11 novembre : L'hypocrisie des discours officiels12/11/20082008Journal/medias/journalnumero/images/2008/11/une2102.jpg.445x577_q85_box-0%2C104%2C1383%2C1896_crop_detail.jpg

Leur société

11 novembre : L'hypocrisie des discours officiels

Cette année, Sarkozy avait choisi le fort de Douaumont (Meuse), haut lieu de la bataille de Verdun, pour célébrer le 90e anniversaire de l'armistice qui mit fin à la guerre de 1914-1918. Dans son discours, il a notamment évoqué le sort des soldats fusillés pour l'exemple qui " n'avaient pas été des lâches mais simplement étaient allés jusqu'à l'extrême limite de leurs forces ".

Quatre-vingt-dix ans après, alors que le dernier survivant français de cette boucherie a disparu, Sarkozy était sûr de ne pas provoquer beaucoup de réactions de ceux qui ont vécu cette boucherie et y ont survécu. Dans ce discours, à propos des fusillés dans les rangs de l'armée française, il s'est bien gardé de rappeler les raisons qui poussèrent les dirigeants et les chefs militaires de l'époque à les réprimer sans pitié.

Dès le début de la guerre, il y eut des soldats exécutés pour un refus d'obéissance, même mineur, un abandon de poste ou l'échec d'une attaque. En 1914 les cours martiales, rétablies dès septembre par le président de la République Raymond Poincaré, prononcèrent officiellement 98 condamnations à mort sur un total de 780 cas soumis à leur juridiction. Le choix de ces condamnés pour l'exemple n'était pas toujours laissé au hasard. Ainsi le 20 avril 1915 à Flirey (Meurthe-et-Moselle), suite au refus collectif de leur compagnie de remonter à l'assaut, trois soldats furent désignés pour le peloton d'exécution par leurs supérieurs en raison de leur appartenance au syndicat CGT.

Le refus d'aller se faire trouer la peau prit une tout autre ampleur à partir d'avril 1917, après l'échec de l'offensive au Chemin-des-Dames déclenchée par le général Nivelle. Trois semaines après, le front ne s'était pas déplacé, mais on dénombrait 271 000 morts du côté français et 163 000 du côté allemand. Devant ce carnage, beaucoup de soldats désertèrent ou se mutinèrent, réclamant l'arrêt de ces offensives meurtrières et inutiles. Bien que l'armée ait imposé sa censure et détruit une bonne partie des documents se référant à ces événements, il est établi que 54 divisions, soit la moitié de l'armée française, furent touchées par le mouvement de révolte.

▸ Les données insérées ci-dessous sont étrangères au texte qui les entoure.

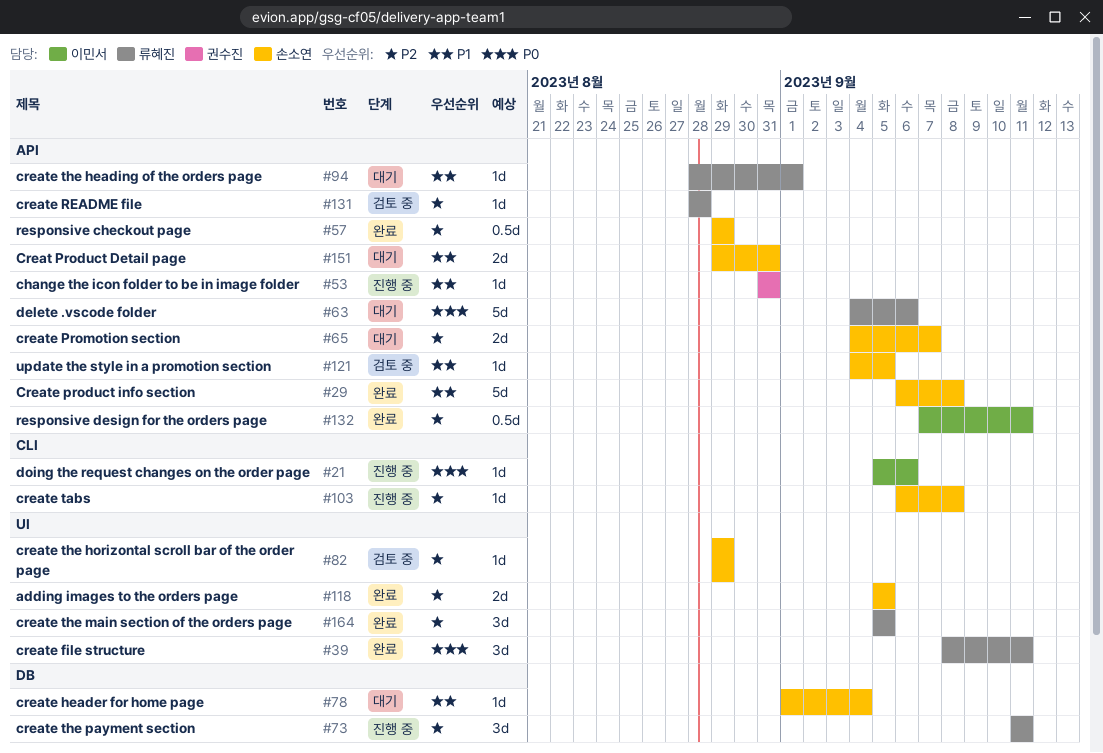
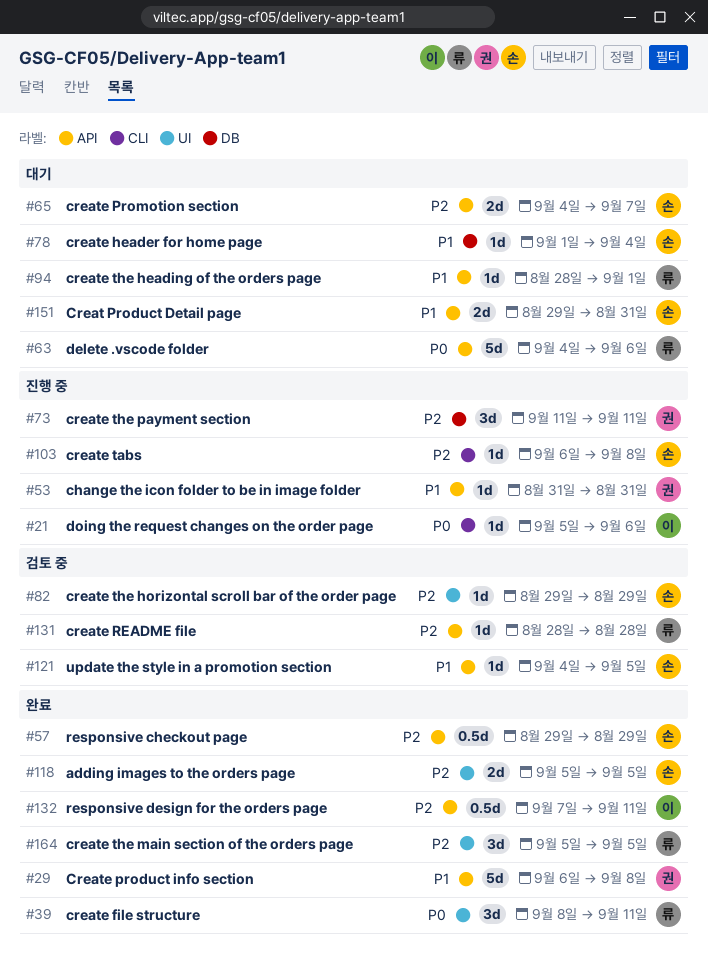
#29, owner: 손소연 -> 권수진
#73, owner: 류혜진 -> 권수진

Dans les manifestations de soldats, on pouvait entendre " À bas la guerre ", " Vive la paix ", " Vive la révolution sociale " et " Faisons comme en Russie ". Un mois plus tôt en effet, les grèves et manifestations ouvrières à Petrograd, qui réclamaient notamment la paix, avaient sonné le début de la révolution russe.

Le danger de contagion effraya la bourgeoisie française. Le général Pétain fut nommé en remplacement de Nivelle et, par ces exécutions " pour l'exemple ", il fit peu à peu cesser le mouvement.

Au total, en quatre ans de guerre, 2 400 poilus ont été condamnés à mort et 600 exécutés, les autres voyant leur peine commuée en travaux forcés.

Ce sont les révolutions déclenchées par les ouvriers et les soldats, en Russie d'abord, en Allemagne ensuite, qui après avoir renversé les monarchies en place contraignirent les dirigeants des pays belligérants à mettre fin à ce premier massacre presque planétaire. Mais la guerre avait coûté la vie à près de deux millions d'Allemands, 1 700 000 Russes et 1 500 000 Français, sans compter tous les autres.